Page:Revue des Deux Mondes - 1898 - tome 146.djvu/635

Le texte de cette page a été corrigé et est conforme au fac-similé.

La brutalité méprisante, affichée en ces citations, ferait presque croire à des boutades passagères, conçues aux heures de misanthropie et d’amertume, dès lors sans portée ni conséquence. Rien ne serait plus erroné néanmoins qu’une semblable interprétation. Ce mépris si durement exprimé est, au contraire, tellement sincère et sérieux qu’un idéal vers lequel l’écrivain reviendra le plus souvent, et avec le plus de complaisance, ce sera celui de l’homme assez fort pour bannir de sa vie toute préoccupation amoureuse : « L’homme supérieur ne considère l’amour, quelque sens qu’on donne au mot, que comme un dérivatif inutile, dangereux, des forces qu’il a besoin de concentrer sur une pensée unique. » La femme ne joue un rôle dans l’existence de l’époux à qui elle est associée que si celui-ci est « d’une valeur douteuse. » Enfin, aux dernières pages de l’Homme-Femme, dans la célèbre prosopopée que l’auteur adresse au fils qu’il aurait pu avoir, nous retrouvons la même pensée encore plus nettement affirmée : « Peut-être sens-tu en toi la force de dire au féminin : Qu’y a-t-il de commun entre vous et moi ? et de te consacrer uniquement et dans ta totalité à l’amour des choses qui ne périssent pas, de Dieu, de la nature, de l’humanité, de la science, de l’art ? Si tu en es là, mon fils, je n’ai rien à te dire ; le problème est résolu et je m’incline devant toi, non sans remercier la femme qui m’aura aidé dans l’œuvre d’un pareil fils. » Théorie défendable. — Seulement il ne faudrait point aussitôt faire d’un sentiment, qu’on a commencé par nous peindre comme si gravement suspect, la principale assise de la société.

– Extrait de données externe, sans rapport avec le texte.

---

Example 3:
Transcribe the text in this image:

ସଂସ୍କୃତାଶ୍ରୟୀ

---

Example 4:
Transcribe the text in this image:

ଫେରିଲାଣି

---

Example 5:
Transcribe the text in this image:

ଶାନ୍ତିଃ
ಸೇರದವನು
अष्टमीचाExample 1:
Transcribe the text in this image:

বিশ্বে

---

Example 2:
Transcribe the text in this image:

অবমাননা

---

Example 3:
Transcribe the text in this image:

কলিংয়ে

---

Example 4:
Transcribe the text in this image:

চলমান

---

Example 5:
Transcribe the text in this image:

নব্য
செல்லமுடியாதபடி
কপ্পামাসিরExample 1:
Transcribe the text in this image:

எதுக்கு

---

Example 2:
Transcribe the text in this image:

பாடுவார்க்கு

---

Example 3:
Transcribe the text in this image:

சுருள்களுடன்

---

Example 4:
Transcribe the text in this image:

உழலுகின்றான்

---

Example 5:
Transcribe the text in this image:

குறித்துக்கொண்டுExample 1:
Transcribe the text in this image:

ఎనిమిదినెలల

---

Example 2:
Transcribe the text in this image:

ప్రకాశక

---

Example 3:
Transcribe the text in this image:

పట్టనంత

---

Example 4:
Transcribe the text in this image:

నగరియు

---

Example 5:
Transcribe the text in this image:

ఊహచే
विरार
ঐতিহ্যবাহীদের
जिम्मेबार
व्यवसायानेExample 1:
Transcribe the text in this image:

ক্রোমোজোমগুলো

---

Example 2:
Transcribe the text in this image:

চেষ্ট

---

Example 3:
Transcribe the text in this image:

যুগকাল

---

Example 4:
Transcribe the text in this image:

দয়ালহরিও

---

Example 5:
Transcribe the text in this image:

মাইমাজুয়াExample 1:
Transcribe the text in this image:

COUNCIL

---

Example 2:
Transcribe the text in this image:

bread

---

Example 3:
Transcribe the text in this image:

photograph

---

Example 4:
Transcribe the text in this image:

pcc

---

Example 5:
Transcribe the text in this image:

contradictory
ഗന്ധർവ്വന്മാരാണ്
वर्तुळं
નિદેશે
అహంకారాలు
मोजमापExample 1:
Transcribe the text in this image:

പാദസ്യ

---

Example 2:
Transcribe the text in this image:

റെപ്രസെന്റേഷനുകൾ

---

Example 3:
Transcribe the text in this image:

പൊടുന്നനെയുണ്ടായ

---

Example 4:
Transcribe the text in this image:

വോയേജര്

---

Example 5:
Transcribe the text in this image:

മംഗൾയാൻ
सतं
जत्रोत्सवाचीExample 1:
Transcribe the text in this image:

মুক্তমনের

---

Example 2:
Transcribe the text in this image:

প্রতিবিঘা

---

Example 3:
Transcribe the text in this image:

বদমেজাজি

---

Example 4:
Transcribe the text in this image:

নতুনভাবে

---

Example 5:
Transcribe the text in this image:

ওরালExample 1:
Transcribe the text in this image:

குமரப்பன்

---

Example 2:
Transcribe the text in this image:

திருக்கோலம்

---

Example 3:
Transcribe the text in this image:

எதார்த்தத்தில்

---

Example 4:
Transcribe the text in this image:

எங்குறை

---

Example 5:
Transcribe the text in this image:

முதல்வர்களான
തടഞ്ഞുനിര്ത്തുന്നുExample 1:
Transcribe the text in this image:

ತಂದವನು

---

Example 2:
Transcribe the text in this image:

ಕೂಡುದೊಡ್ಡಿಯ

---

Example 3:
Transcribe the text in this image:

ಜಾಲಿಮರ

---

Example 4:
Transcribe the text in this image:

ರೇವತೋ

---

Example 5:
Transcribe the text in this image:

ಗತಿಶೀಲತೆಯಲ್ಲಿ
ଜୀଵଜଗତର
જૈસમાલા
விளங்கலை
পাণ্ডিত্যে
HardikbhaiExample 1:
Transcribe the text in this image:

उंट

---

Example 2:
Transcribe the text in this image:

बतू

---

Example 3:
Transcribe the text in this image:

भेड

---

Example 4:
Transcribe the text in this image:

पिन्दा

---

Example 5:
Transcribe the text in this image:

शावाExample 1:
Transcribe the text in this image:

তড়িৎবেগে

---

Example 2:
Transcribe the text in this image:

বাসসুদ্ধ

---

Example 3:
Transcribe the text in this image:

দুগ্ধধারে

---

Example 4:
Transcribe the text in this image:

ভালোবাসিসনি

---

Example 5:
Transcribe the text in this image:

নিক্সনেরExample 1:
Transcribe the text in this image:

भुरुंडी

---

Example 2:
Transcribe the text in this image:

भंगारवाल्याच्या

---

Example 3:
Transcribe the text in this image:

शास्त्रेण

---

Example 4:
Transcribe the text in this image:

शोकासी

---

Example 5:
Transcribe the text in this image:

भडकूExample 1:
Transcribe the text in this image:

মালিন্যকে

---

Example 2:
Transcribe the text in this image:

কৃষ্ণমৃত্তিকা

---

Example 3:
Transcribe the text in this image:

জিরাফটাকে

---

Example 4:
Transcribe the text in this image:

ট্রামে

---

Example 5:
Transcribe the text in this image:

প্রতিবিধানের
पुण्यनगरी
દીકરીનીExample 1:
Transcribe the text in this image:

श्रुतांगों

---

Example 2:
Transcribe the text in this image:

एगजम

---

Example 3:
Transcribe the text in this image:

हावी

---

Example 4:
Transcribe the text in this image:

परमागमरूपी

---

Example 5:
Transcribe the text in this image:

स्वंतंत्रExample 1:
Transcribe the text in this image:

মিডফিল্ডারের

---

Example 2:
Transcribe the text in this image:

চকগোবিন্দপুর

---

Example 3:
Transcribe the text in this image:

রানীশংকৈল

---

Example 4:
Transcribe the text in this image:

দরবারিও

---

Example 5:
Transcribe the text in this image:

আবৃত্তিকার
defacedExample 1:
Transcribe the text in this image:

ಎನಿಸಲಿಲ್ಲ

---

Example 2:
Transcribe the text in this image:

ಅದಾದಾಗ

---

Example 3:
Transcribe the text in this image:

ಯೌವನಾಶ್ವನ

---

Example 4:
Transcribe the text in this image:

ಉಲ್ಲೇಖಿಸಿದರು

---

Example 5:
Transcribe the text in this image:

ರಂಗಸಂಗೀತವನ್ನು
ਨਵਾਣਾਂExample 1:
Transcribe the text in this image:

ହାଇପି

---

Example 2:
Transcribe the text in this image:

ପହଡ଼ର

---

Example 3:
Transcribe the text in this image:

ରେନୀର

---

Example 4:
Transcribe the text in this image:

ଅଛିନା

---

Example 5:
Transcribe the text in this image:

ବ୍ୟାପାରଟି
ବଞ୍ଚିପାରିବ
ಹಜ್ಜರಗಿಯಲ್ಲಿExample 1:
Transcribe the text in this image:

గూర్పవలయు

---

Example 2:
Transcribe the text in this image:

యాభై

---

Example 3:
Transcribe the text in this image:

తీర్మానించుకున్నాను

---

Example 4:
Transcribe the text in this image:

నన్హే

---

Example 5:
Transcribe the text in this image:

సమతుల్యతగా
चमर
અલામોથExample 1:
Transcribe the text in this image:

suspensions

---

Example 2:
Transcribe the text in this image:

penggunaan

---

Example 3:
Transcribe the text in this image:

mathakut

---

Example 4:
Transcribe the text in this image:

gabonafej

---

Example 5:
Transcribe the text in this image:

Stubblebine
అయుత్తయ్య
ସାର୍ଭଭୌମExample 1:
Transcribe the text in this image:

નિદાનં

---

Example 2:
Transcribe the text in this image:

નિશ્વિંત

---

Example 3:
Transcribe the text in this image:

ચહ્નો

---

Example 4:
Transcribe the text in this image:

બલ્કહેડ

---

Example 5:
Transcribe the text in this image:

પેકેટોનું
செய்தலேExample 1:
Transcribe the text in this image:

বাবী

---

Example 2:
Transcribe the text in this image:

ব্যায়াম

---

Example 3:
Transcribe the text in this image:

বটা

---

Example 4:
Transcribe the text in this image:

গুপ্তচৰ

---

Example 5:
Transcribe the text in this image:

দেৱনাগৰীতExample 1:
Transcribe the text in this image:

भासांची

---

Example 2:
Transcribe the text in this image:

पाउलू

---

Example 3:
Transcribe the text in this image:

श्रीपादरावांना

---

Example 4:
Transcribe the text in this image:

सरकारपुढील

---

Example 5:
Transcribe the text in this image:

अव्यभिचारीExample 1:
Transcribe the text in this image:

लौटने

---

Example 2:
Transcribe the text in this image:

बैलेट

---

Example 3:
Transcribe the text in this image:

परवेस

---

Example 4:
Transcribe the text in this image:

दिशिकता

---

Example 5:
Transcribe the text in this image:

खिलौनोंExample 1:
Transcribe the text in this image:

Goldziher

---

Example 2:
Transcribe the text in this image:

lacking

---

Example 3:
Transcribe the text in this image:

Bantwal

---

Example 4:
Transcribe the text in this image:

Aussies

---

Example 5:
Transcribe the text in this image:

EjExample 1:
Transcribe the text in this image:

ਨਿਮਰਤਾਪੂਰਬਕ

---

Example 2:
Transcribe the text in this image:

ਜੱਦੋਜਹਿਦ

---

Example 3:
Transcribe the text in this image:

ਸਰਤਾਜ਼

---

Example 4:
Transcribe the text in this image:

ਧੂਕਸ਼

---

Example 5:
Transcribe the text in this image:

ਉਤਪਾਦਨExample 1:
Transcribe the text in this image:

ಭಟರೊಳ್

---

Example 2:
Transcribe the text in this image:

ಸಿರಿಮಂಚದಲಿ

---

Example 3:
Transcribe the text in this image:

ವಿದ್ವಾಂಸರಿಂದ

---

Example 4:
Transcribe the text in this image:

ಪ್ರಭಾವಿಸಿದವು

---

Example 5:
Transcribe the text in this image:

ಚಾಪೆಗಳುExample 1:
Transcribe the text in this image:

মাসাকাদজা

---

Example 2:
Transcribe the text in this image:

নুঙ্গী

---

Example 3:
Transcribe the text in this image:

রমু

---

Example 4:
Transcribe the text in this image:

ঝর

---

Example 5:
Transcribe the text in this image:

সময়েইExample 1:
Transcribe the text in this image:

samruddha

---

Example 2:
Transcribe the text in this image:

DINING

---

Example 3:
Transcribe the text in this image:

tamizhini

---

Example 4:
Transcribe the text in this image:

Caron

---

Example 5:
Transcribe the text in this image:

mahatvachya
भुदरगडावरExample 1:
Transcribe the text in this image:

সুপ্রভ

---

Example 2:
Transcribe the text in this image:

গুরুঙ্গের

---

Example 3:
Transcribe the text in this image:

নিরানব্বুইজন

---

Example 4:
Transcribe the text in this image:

De nouveau, sans doute, le législateur, attentif à ne pas se mettre en contradiction trop flagrante avec le psychologue, va s’ingénier à nous démontrer comment il y a amour et amour, de même qu’il y a conscience et conscience. Il y a l’amour de bon aloi, sans lequel « rien n’est grand, rien n’est vivant, rien n’est possible. » Et puis, il y a l’amour qui n’est que passion, galanterie, sensualité, libertinage. Le premier se distingue du second en ce qu’il s’accompagne de « l’estime », en ce qu’il est « unique et éternel », en ce qu’il ne saurait exister « autre part que dans le mariage ». Nous croyions avoir compris déjà que le mariage, de son côté, n’existait que par l’amour ; remarquons en passant comment, faute de mesurer l’exacte valeur de termes vagues et de formules ambiguës, on peut en arriver à tirer tout un système moral d’une pure tautologie.